Wildlife in our bathroom

And in our little garden, eating some fruit that had been left out. We don’t actually know what these were, but they were cute.

Another shot of the cute feller

When we left the resort we could eventually find some good food

Even good coffee

Meanwhile, the hotel itself was beautiful

Sometimes really beautiful

The beach right below our hotel had a massive natural barrier out a ways so especially at high tide it was more like a calm lagoon than the ocean.

One of many historic churches in Olinda

We were supposed to love Olinda. While most of our Brazilian stops are all about beach resorts, Olinda is one of Brazil’s best-preserved colonial cities. Out on that northeastern point of Brazil jutting out toward Africa, just north of Recife, Olinda is chock-full of old churches, winding streets, and old colonial mansions. The historic downtown area is a UNESCO World Heritage Site, so it must be good, right?

Sadly we just weren’t that impressed. I was expecting to be charmed as we had been in San Miguel de Allende or San Cristobal in Mexico, which we’d really loved. Or maybe Santa Cruz in Bolivia. Instead we were pretty … what’s the word? … bored? We didn’t like our hotel at all, we didn’t like the restaurant options, and after 20 minutes walking around the old town we were pretty much done.

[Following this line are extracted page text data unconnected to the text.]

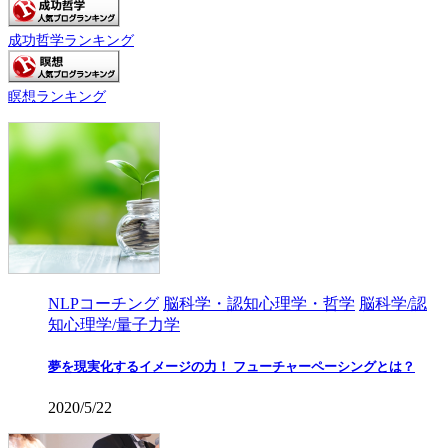
成功哲学ランキング
瞑想ランキング
NLPコーチング
脳科学・認知心理学・哲学
脳科学/認
知心理学/量子力学
夢を現実化するイメージの力！ フューチャーペーシングとは？
2020/5/22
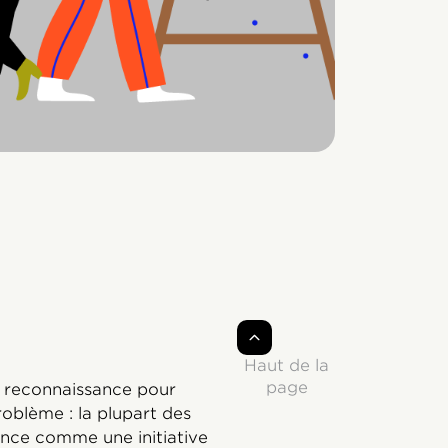
Haut de la
page
a reconnaissance pour
roblème : la plupart des
ance comme une initiative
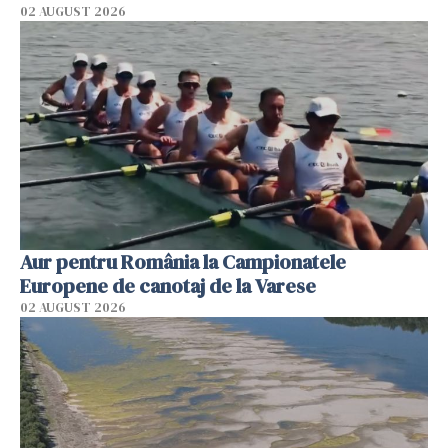
02 AUGUST 2026
Aur pentru România la Campionatele
Europene de canotaj de la Varese
02 AUGUST 2026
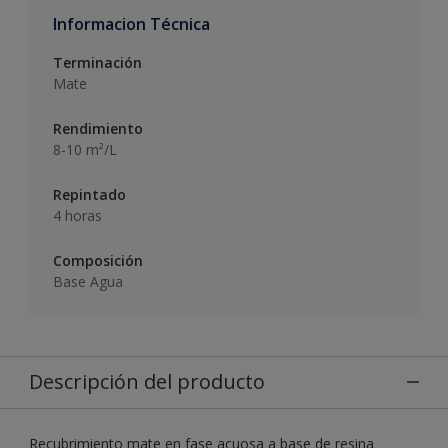
Informacion Técnica
Terminación
Mate
Rendimiento
8-10 m²/L
Repintado
4 horas
Composición
Base Agua
Descripción del producto
Recubrimiento mate en fase acuosa a base de resina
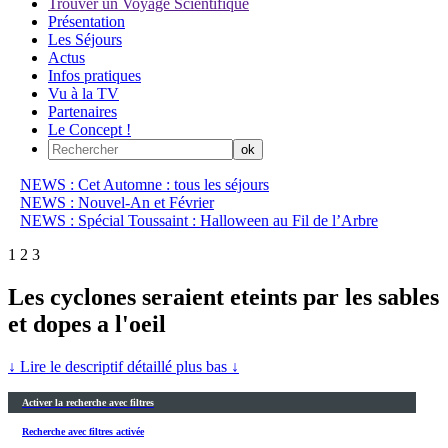
Trouver un Voyage Scientifique
Présentation
Les Séjours
Actus
Infos pratiques
Vu à la TV
Partenaires
Le Concept !
NEWS : Cet Automne : tous les séjours
NEWS : Nouvel-An et Février
NEWS : Spécial Toussaint : Halloween au Fil de l’Arbre
1
2
3
Les cyclones seraient eteints par les sables
et dopes a l'oeil
↓ Lire le descriptif détaillé plus bas ↓
Activer la recherche avec filtres
Recherche avec filtres activée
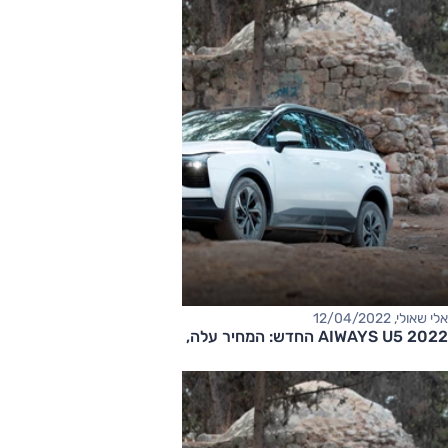
אלי שאולי, 12/04/2022
AIWAYS U5 2022 החדש: המחיר עלה, שמות רמות הגימור שונו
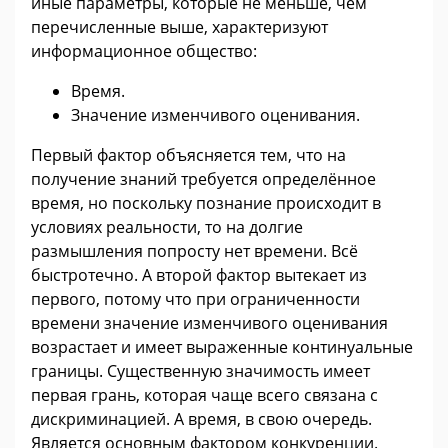
иные параметры, которые не меньше, чем
перечисленные выше, характеризуют
информационное общество:
Время.
Значение изменчивого оценивания.
Первый фактор объясняется тем, что на
получение знаний требуется определённое
время, но поскольку познание происходит в
условиях реальности, то на долгие
размышления попросту нет времени. Всё
быстротечно. А второй фактор вытекает из
первого, потому что при ограниченности
времени значение изменчивого оценивания
возрастает и имеет выраженные континуальные
границы. Существенную значимость имеет
первая грань, которая чаще всего связана с
дискриминацией. А время, в свою очередь.
Является основным фактором конкуренции.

Usually we love little towns with street art like this

I mean, it was pretty enough. But for us at least there was none of that historic charm mixed with modern tourist infrastructure that can make an old town almost magical. So here’s the question: was it Olinda? Or was it Mark & Jim?

Here’s the thing: it’s been almost three years since we were in San Cristóbal and over two-and-a-half years since we were in Bolivia. Is it just that we’ve seen enough of those old Latin American colonial towns that we don’t get impressed anymore? When we’re in Europe and we go to a new cathedral I often observe that it takes a lot to impress us these days (though I still do get impressed sometimes). Is it just time for us to quit this endless roaming around the earth?

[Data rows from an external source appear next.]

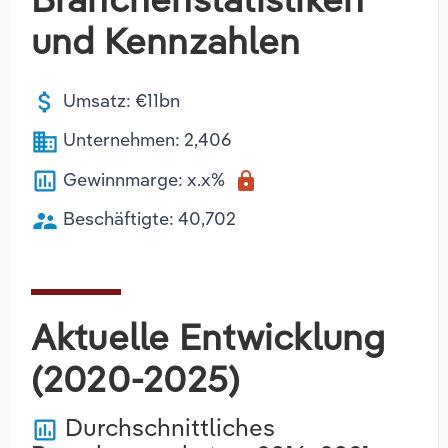
und Kennzahlen
attach_money
Umsatz: €11bn
business
Unternehmen: 2,406
poll
Gewinnmarge: x.x%
lock
supervisor_account
Beschäftigte: 40,702
Aktuelle Entwicklung
(2020-2025)
Durchschnittliches
poll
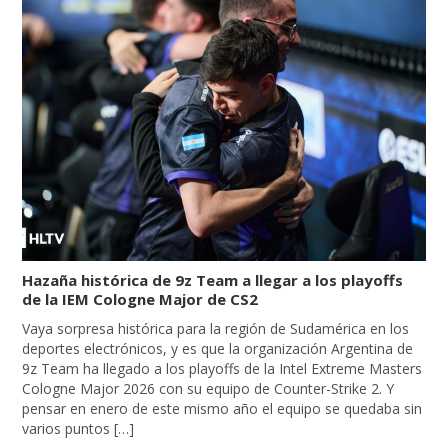
Hazaña histórica de 9z Team a llegar a los playoffs
de la IEM Cologne Major de CS2
Vaya sorpresa histórica para la región de Sudamérica en los
deportes electrónicos, y es que la organización Argentina de
9z Team ha llegado a los playoffs de la Intel Extreme Masters
Cologne Major 2026 con su equipo de Counter-Strike 2. Y
pensar en enero de este mismo año el equipo se quedaba sin
varios puntos […]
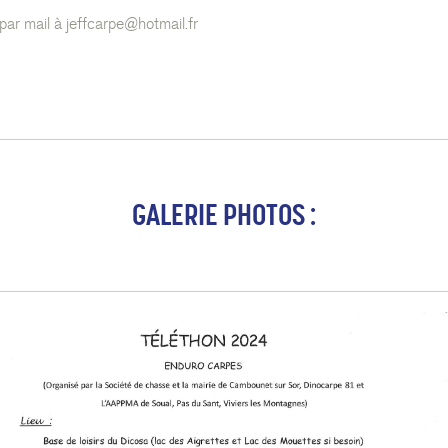
par mail à
jeffcarpe@hotmail.fr
GALERIE PHOTOS :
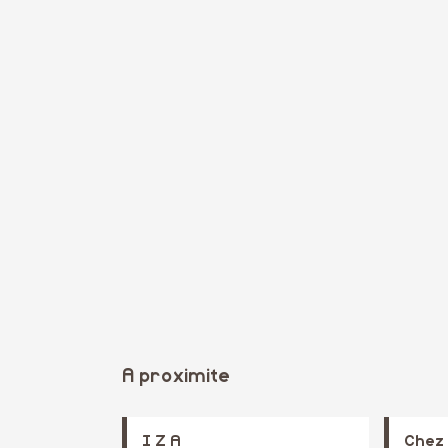
A proximite
I Z A
Chez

Carnival is a big deal in Brazil, and Olinda has one of the biggest celebrations in the country. We’re still a couple months away but it seems as though they’re getting ready already.

Of course, we have sort of answered that last question; in two weeks we fly to New York to start house hunting. That doesn’t quite answer the question, though, of whether Olinda was kind of boring or if we’re just bored. Either way, we decided to leave early. Instead of the three nights we’d expected to stay we canceled our last two nights and drove down to a beach maybe four hours south of Olinda. Not a lot to say about Olinda then.

Looking over the town towards the ocean

And then off toward Recife back in the distance

Another church

And still another

The local university

The little pool at our unimpressive hotel

Mark took all the other pictures on this post but I managed this shot of a tiny little kitten up in a tree. When I walked back past maybe 45 minutes later someone was trying to urge her down with the promise of food. I’m going to assume it worked eventually.